Traducción: Valentín Huarte

Al no estar a la altura de su propia ideología como Estado obrero, el socialismo autoritario llevaba implícita una autocrítica.

Nunca fue fácil comprender desde fuera las vivencias de los trabajadores en el socialismo de Estado.

En un Estado obrero, los intereses de la clase trabajadora son como un partido de fútbol ideológico y político: la clase dominante dice representar los intereses de los trabajadores, y eso lleva a que la oposición o los intelectuales disidentes nieguen dicha pretensión y declaren que son sus propios intereses los que mejor representan el mundo proletario. Esos debates pasan por encima de las cabezas de los trabajadores pues, irónicamente, en un Estado obrero no existe ningún órgano que represente sus intereses específicos. Los trabajadores no son dueños de su propio discurso y, salvo el caso de una oleada de huelgas inesperadas, no hablan por sí mismos.

Si uno quiere empezar a entender cómo es trabajar en un Estado obrero, lo primero que debe haceres —como hice yo— evitar a los intelectuales y entrar directamente en la morada oculta de la producción.

En 1985 trabajé durante seis meses como fundidor en la Acería Lenin de Miskolc (Hungría). En 1986 volví a trabajar en la misma planta durante dos meses. Lo mismo hice en 1987, y desde entonces retorné dos veces al año hasta 1990. En aquella época, la Acería Lenin empleaba a alrededor de 12000 obreros y producía cerca de un millón de toneladas de acero (siendo una de las tres plantas acereras que había en Hungría, no dejaba de ser una empresa muy ineficiente según los estándares internacionales).

Fue una mañana helada de febrero de 1985 cuando empecé mi primer turno en el enorme convertidor de oxígeno básico. En ese momento la producción era escasa. Yo estaba conversando con Feri, encargado de limpiar la lanza de oxígeno, cuando Stegermajer, el supervisor de la planta, entró a los gritos ordenándonos barrer el suelo.

* [CONSIGNAS DEL EJERCICIO]:
A: Según el fragmento sobre el trabajo en la Acería Lenin, ¿cuántos obreros empleaba aproximadamente la planta en aquella época?
B: Extrae literalmente del fragmento sobre el trabajo en la Acería Lenin el pasaje que empieza en "Si uno quiere" y termina en "de la producción.".
C: Enumera, sin repetir ninguno, todos los años que se mencionan en el fragmento sobre el trabajo en la Acería Lenin.
Los registros no intervienen en este ejercicio.

* [MATERIAL DE ESTUDIO]:
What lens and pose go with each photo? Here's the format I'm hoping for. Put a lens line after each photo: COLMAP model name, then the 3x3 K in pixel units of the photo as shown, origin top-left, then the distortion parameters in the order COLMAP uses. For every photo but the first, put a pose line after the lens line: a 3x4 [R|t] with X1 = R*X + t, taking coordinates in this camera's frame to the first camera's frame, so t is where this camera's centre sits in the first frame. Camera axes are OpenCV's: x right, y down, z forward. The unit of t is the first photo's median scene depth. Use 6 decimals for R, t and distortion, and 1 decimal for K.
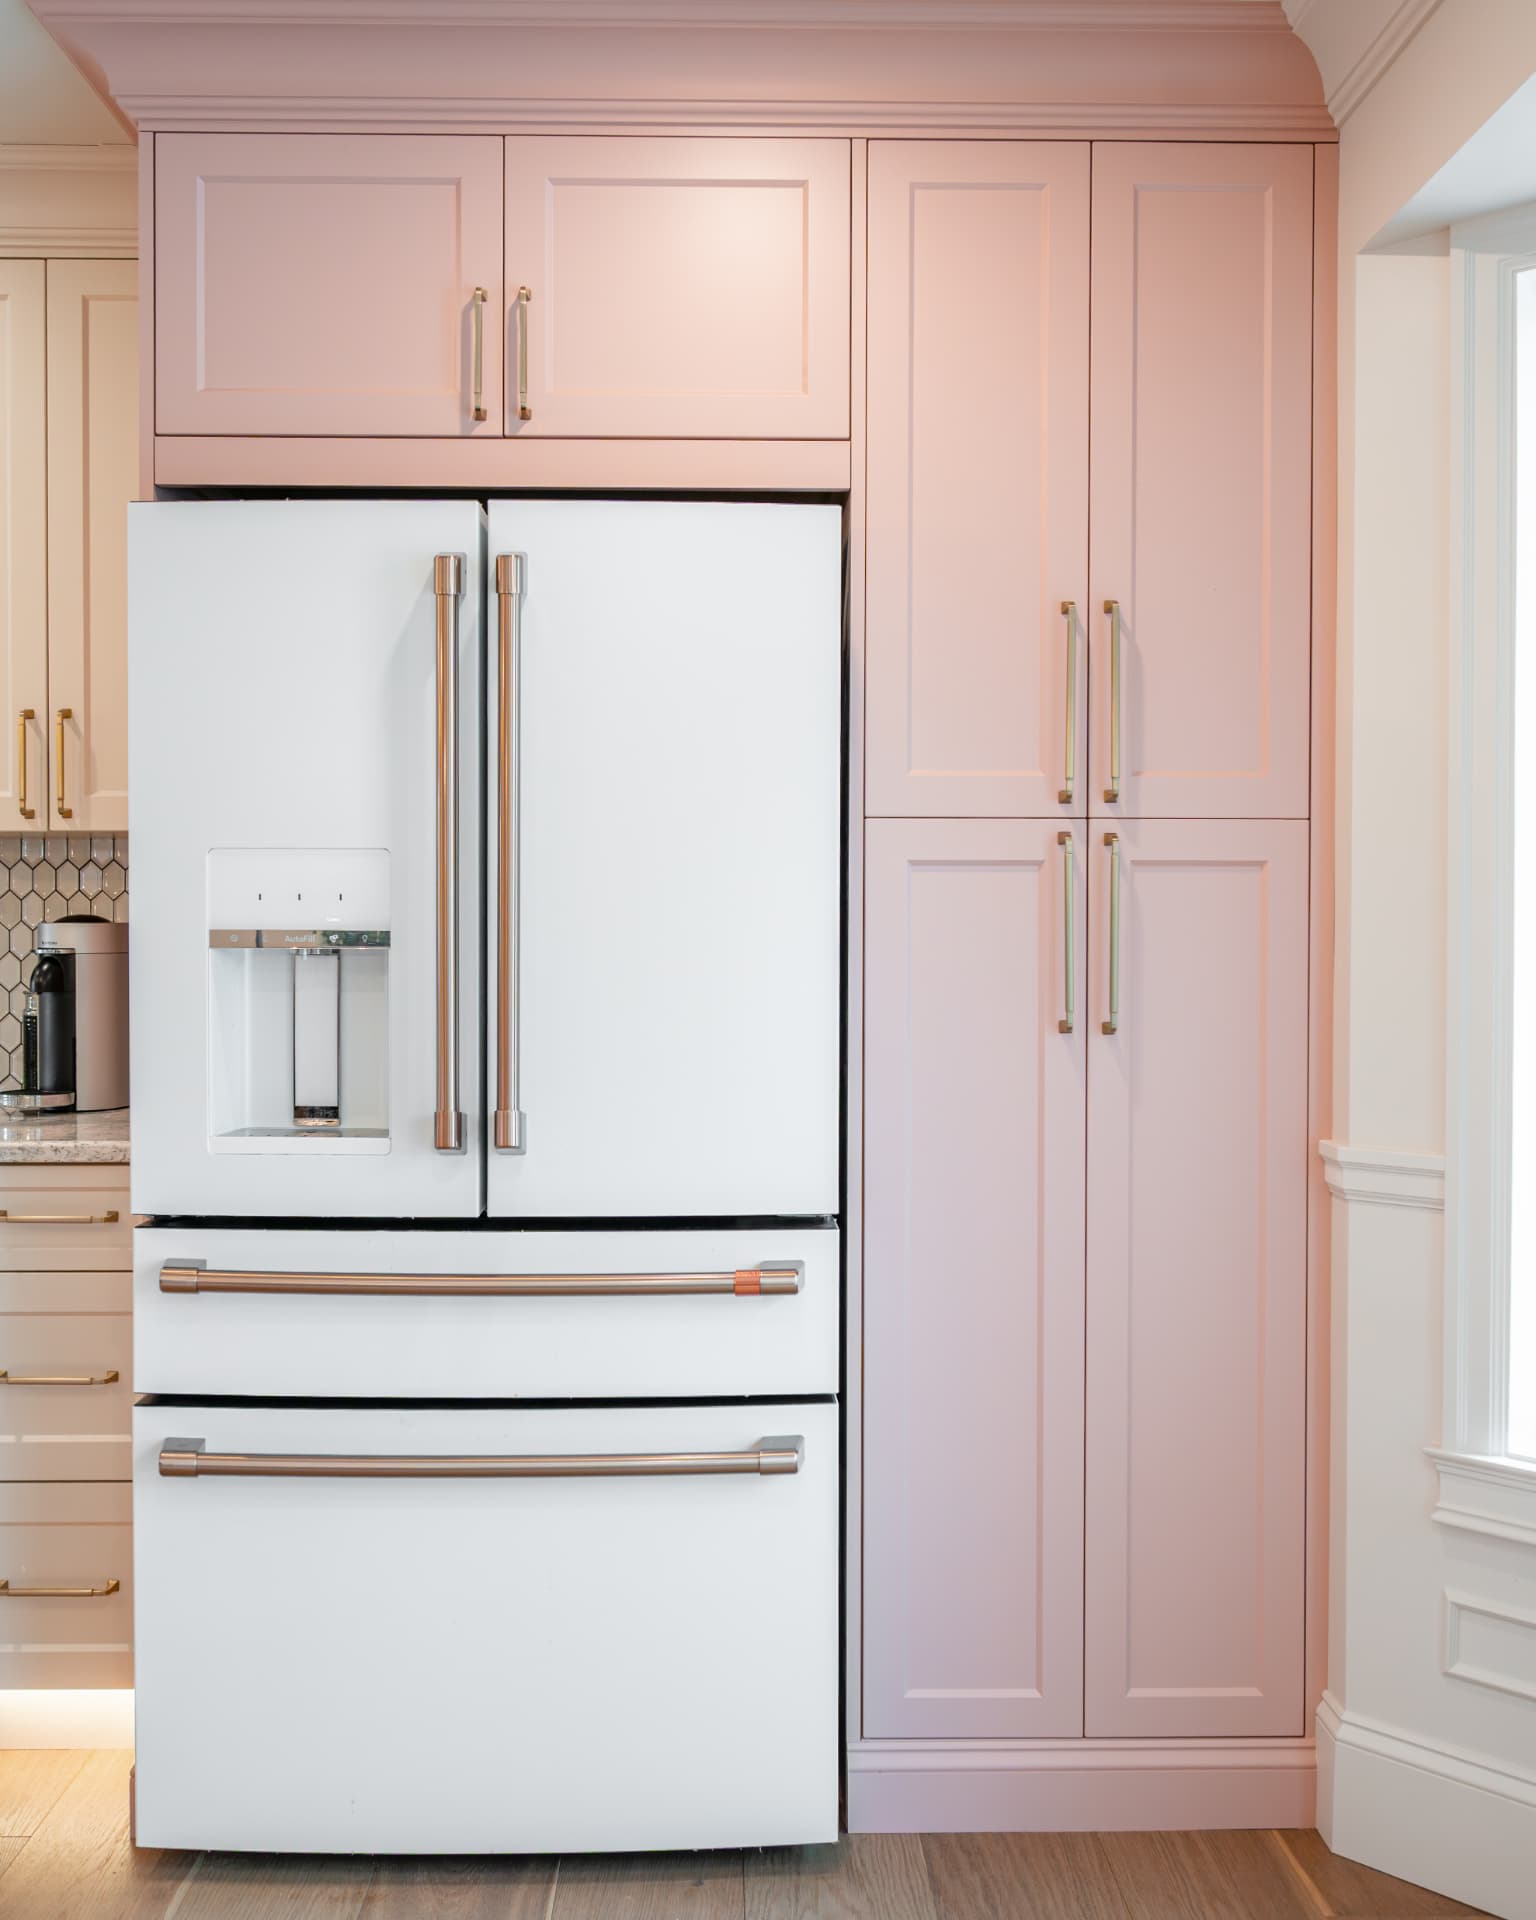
lens RADIAL K [[2024.0, 0, 735.2], [0, 2024.0, 1037.5], [0, 0, 1]] dist [-0.001027, 0.013186]
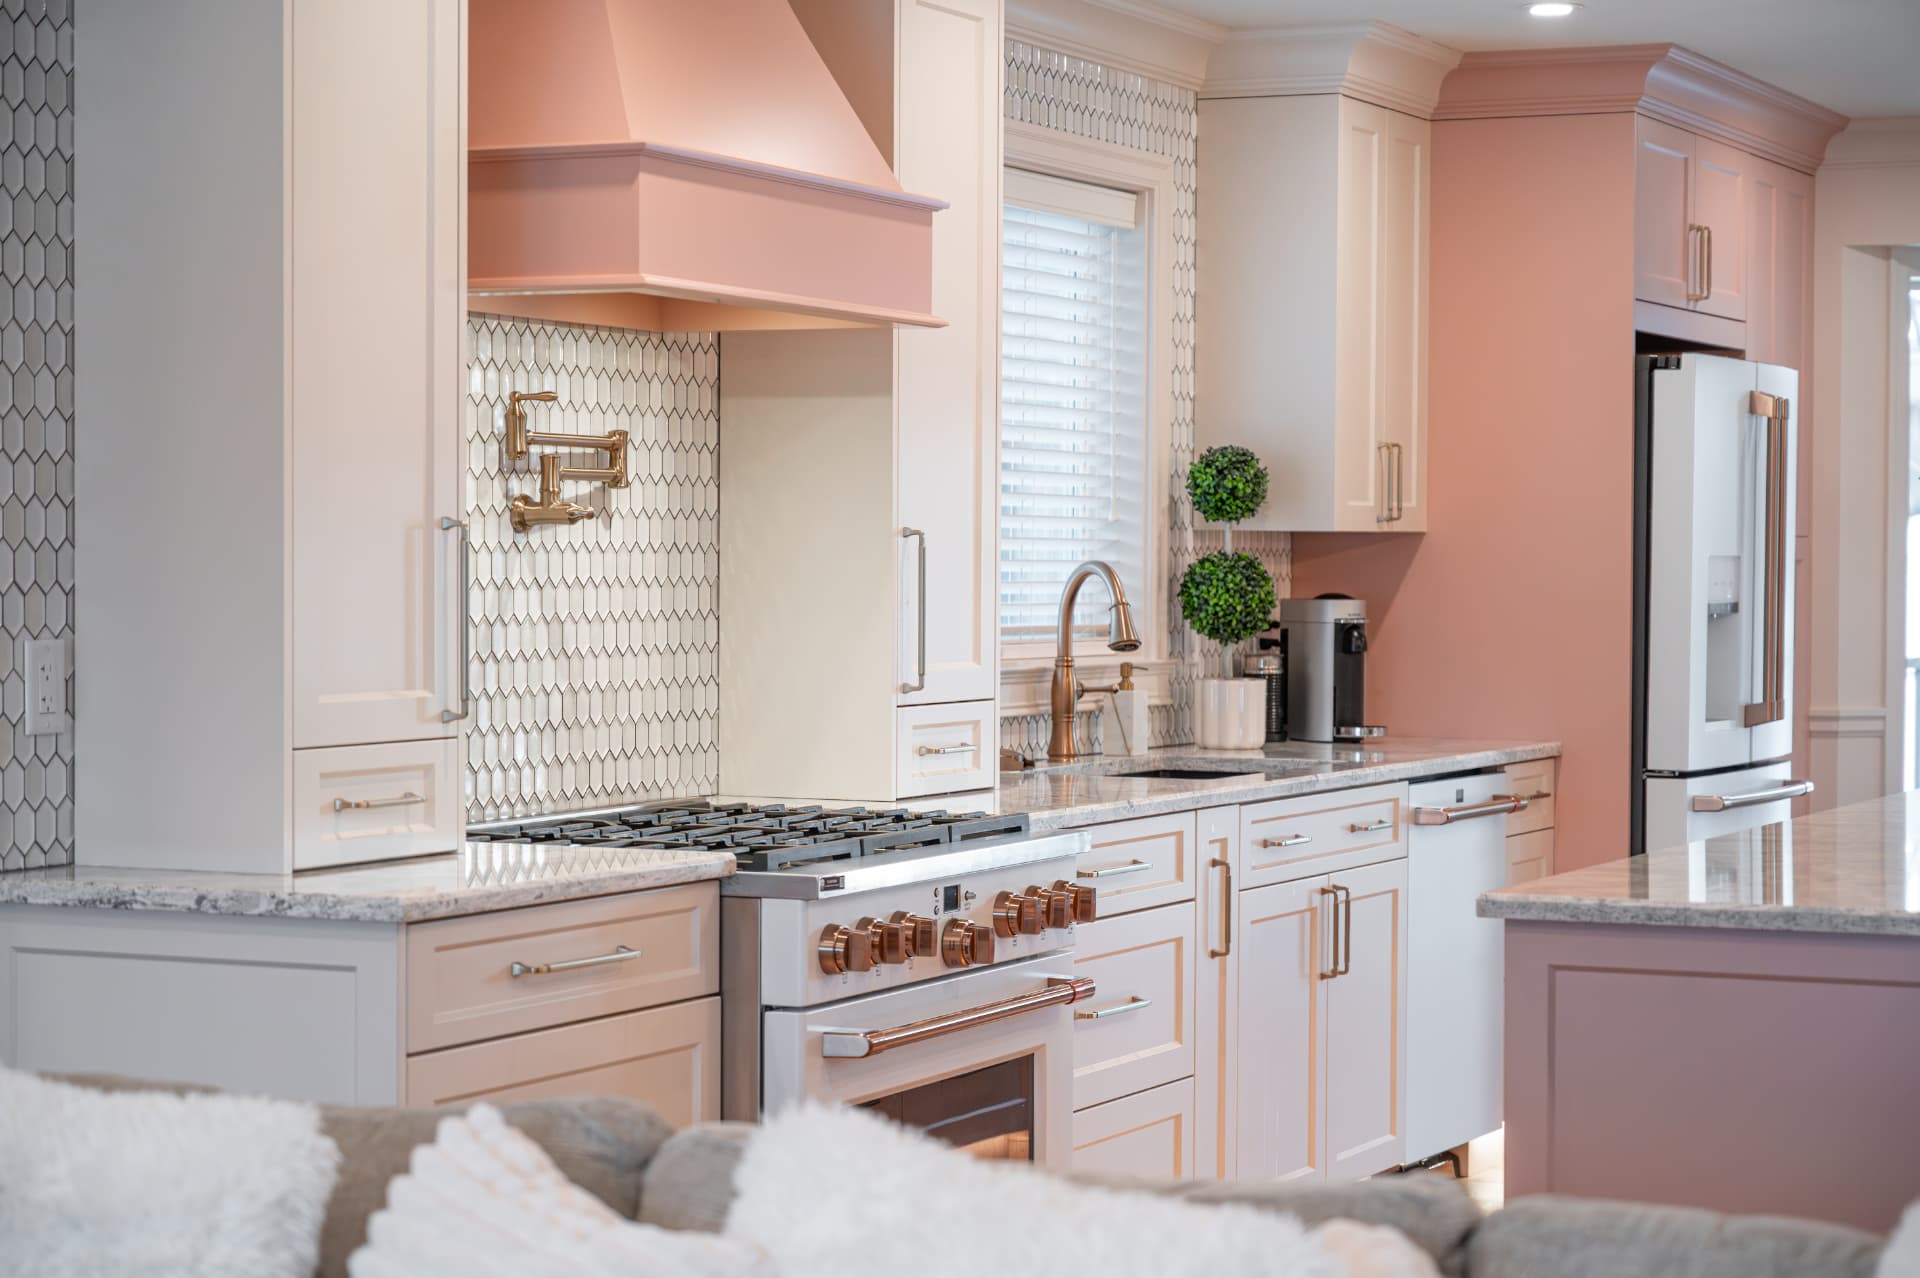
lens RADIAL K [[4064.3, 0, 960.0], [0, 4064.3, 639.0], [0, 0, 1]] dist [-0.023948, -0.029753]
pose [[0.439163, -0.018528, 0.898216, -3.597572], [0.051530, 0.998661, -0.004595, -0.037832], [-0.896928, 0.048303, 0.439530, 0.061835]]
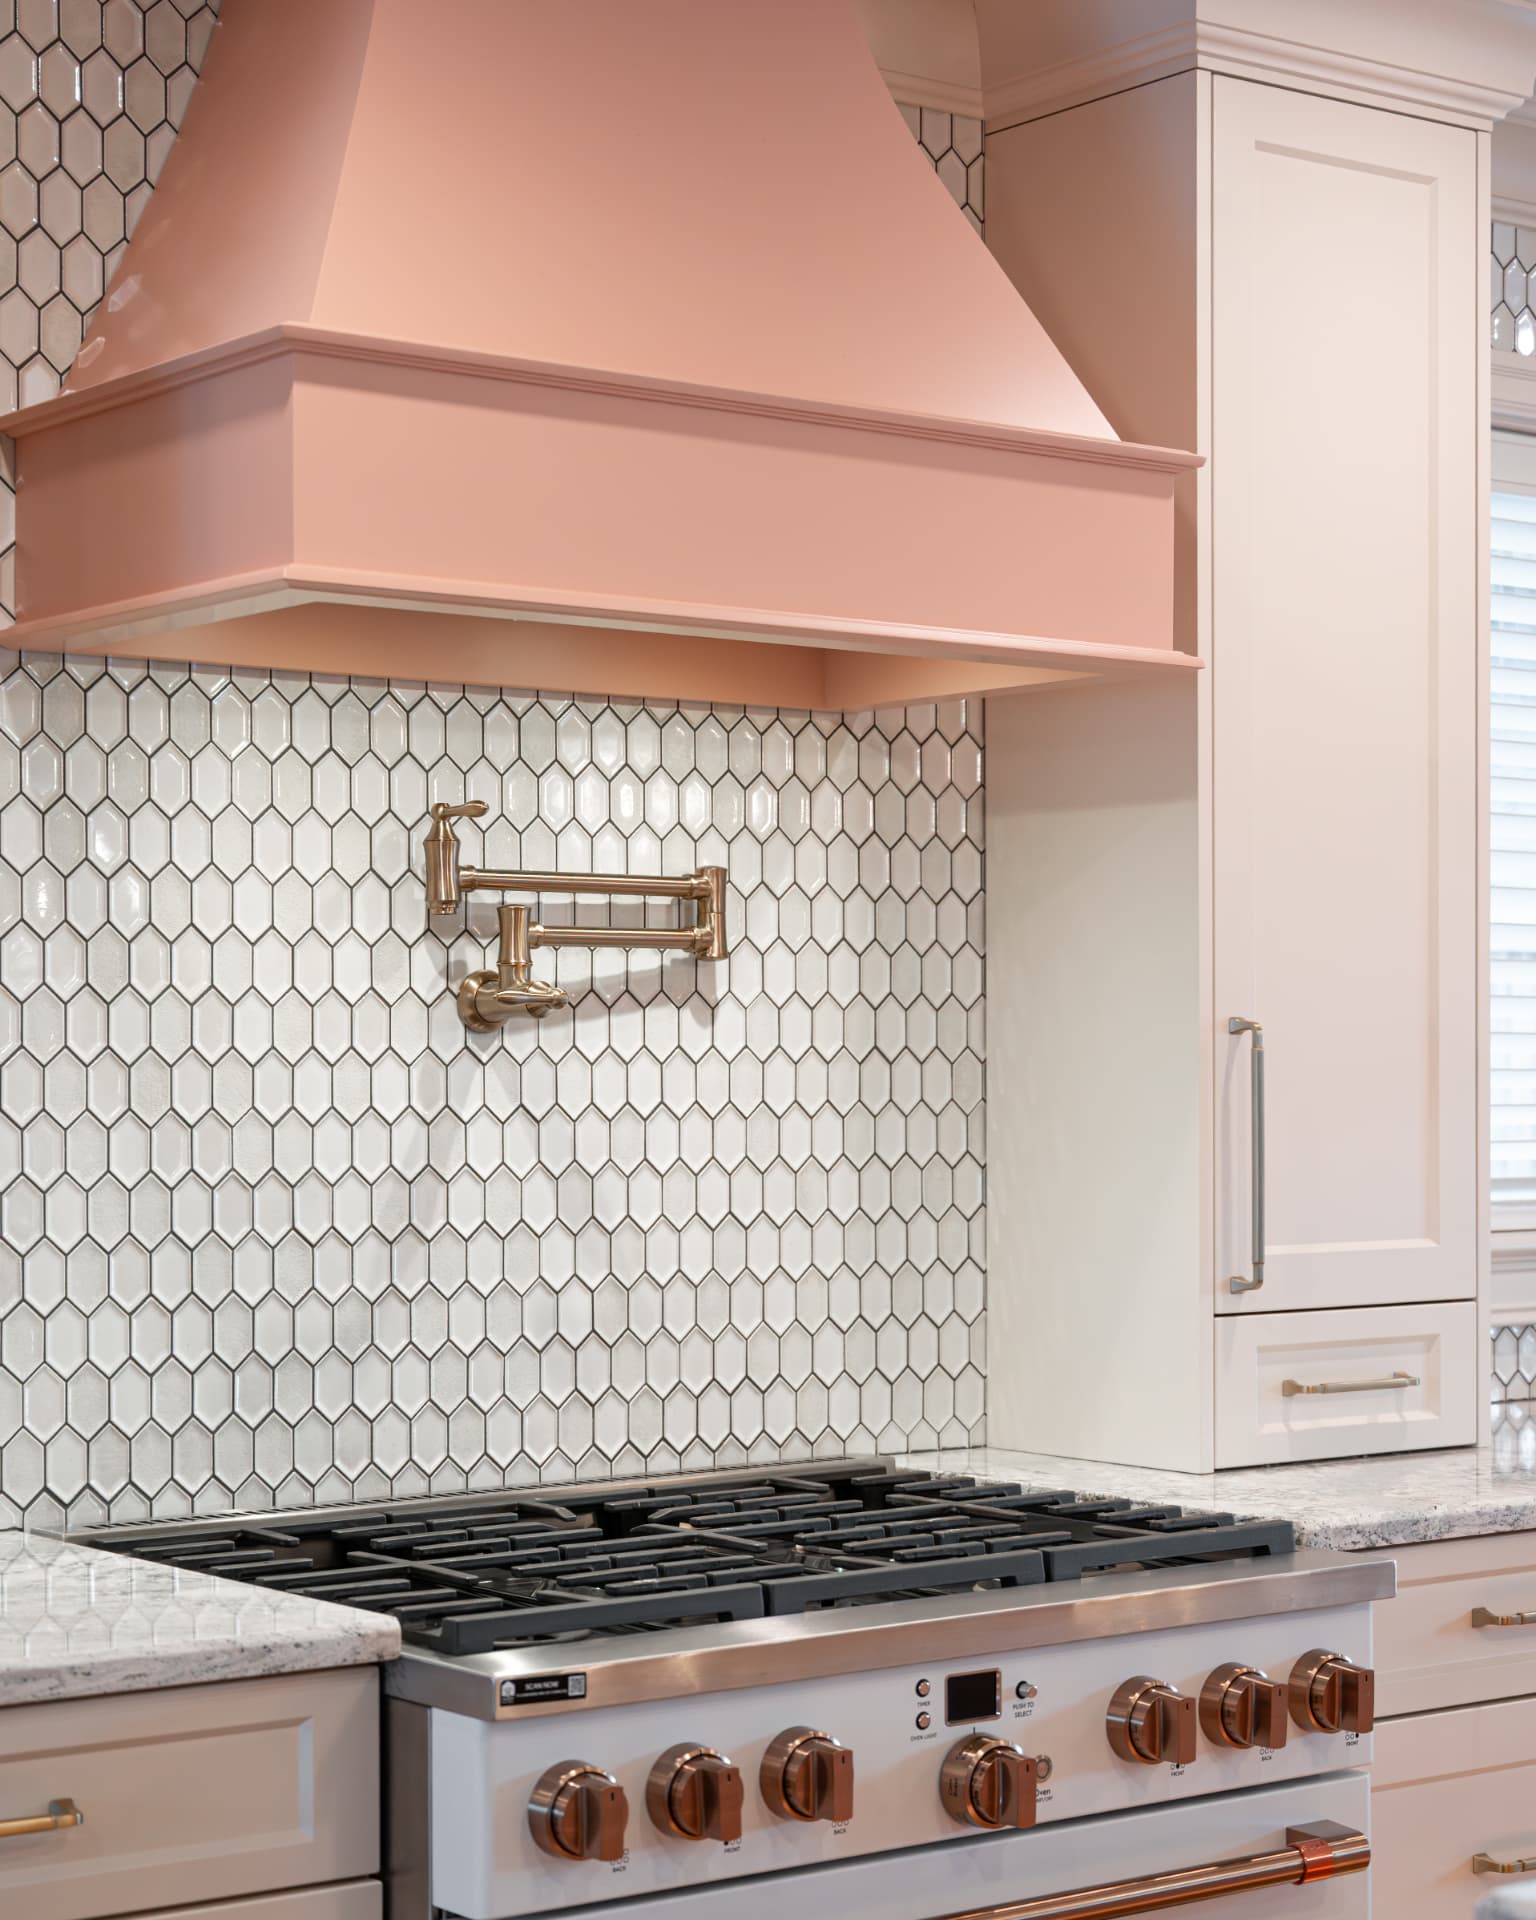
lens RADIAL K [[3674.5, 0, 769.4], [0, 3674.5, 1104.3], [0, 0, 1]] dist [-0.003272, 0.039288]
pose [[0.804691, -0.010322, 0.593604, -2.277505], [0.040708, 0.998455, -0.037822, -0.043429], [-0.592297, 0.054599, 0.803868, 0.201865]]
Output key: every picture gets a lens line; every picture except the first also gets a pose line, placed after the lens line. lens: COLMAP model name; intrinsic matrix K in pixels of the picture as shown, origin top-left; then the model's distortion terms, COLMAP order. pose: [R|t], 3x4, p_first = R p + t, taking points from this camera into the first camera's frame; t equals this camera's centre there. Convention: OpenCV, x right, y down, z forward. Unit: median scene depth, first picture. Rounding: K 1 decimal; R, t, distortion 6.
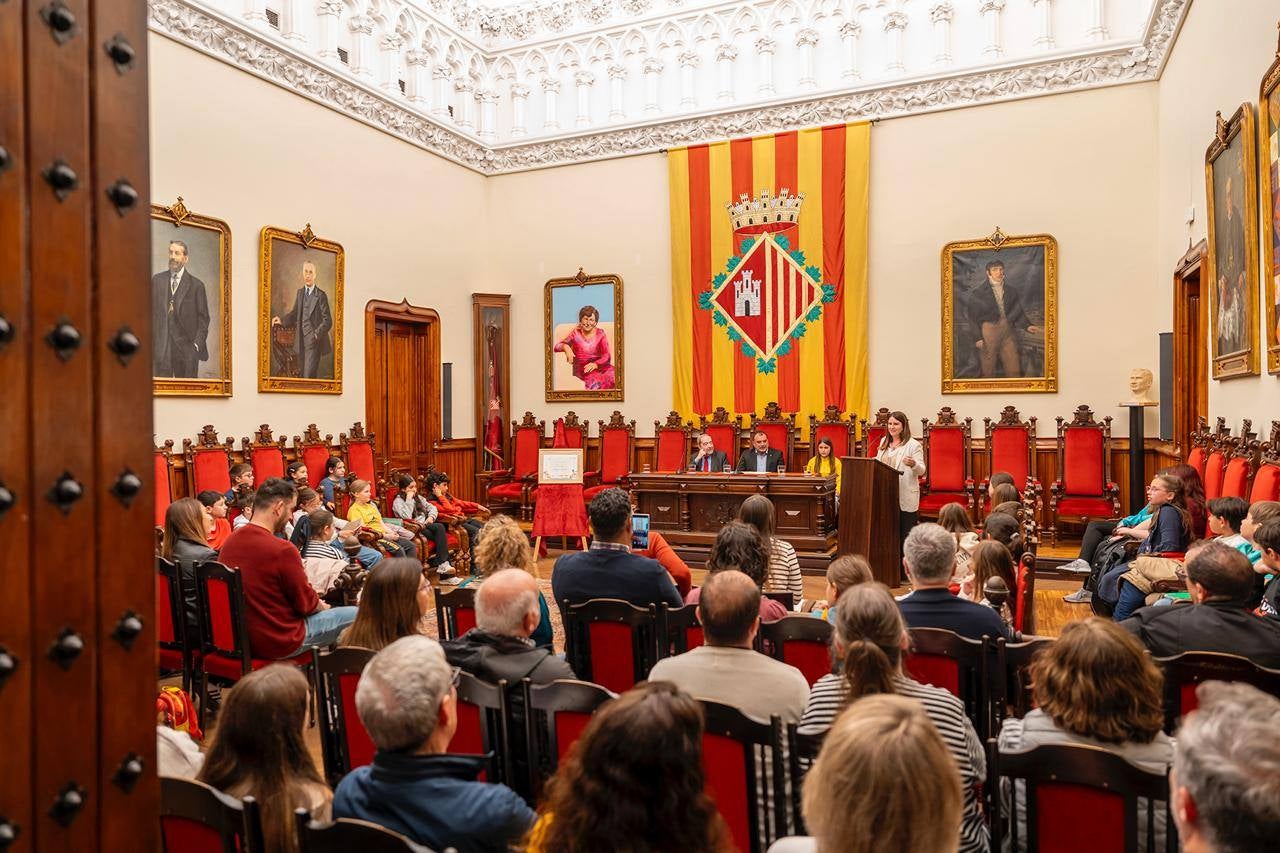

* [SOLUCIONES EN ORDEN]:
A: Alrededor de 12000 obreros.

B:
Si uno quiere empezar a entender cómo es trabajar en un Estado obrero, lo primero que debe haceres —como hice yo— evitar a los intelectuales y entrar directamente en la morada oculta de la producción.

C: 1985, 1986, 1987, 1990